(REQUIREMENT) Every line below that holds the word "hand" must be listed.

(RECORDS TO USE)
────────────────

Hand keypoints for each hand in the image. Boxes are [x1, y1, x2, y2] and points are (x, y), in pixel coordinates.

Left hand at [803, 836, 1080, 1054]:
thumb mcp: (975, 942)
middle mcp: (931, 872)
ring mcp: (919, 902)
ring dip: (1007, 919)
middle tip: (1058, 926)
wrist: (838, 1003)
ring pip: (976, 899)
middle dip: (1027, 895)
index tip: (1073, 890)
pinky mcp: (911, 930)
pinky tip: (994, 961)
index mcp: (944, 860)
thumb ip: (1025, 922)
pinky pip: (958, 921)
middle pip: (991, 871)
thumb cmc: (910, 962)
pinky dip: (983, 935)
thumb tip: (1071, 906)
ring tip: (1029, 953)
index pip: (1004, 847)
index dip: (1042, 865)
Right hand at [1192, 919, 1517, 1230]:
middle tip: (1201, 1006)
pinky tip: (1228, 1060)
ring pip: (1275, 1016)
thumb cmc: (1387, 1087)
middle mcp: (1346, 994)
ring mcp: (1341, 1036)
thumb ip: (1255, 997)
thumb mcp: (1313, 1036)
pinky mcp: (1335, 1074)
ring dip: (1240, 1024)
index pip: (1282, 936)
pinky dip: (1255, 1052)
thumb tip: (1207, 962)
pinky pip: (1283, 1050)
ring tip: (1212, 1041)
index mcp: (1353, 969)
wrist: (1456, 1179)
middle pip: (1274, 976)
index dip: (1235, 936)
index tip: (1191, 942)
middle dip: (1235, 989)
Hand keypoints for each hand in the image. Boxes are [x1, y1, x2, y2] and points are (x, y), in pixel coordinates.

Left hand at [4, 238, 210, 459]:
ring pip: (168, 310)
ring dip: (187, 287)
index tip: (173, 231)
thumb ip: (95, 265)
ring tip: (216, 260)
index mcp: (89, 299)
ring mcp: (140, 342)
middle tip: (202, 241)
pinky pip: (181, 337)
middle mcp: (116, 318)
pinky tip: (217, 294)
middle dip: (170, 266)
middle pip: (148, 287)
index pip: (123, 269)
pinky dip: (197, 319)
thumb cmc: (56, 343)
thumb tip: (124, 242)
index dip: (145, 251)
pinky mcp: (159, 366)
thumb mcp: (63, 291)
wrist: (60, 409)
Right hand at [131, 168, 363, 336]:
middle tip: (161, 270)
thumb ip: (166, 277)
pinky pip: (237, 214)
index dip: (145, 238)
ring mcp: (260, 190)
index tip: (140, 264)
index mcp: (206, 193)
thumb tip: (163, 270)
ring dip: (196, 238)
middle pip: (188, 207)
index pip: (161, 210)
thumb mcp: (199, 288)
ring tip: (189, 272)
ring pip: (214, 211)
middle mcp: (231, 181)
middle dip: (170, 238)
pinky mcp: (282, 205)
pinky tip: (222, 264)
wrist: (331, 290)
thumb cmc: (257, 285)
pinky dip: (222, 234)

────────────────

(WRITTEN ANSWER)
Hand keypoints for each hand in the image. Boxes are [x1, y1, x2, y2] and points are (x, y), in pixel coordinates.
Left hand at [803, 836, 1080, 1054]:
Right hand at [1192, 919, 1517, 1230]:
Hand keypoints for each hand in the image. Boxes are [x1, y1, x2, y2] and points are (x, y), in pixel coordinates.
Left hand at [4, 238, 210, 459]:
Right hand at [131, 168, 363, 336]:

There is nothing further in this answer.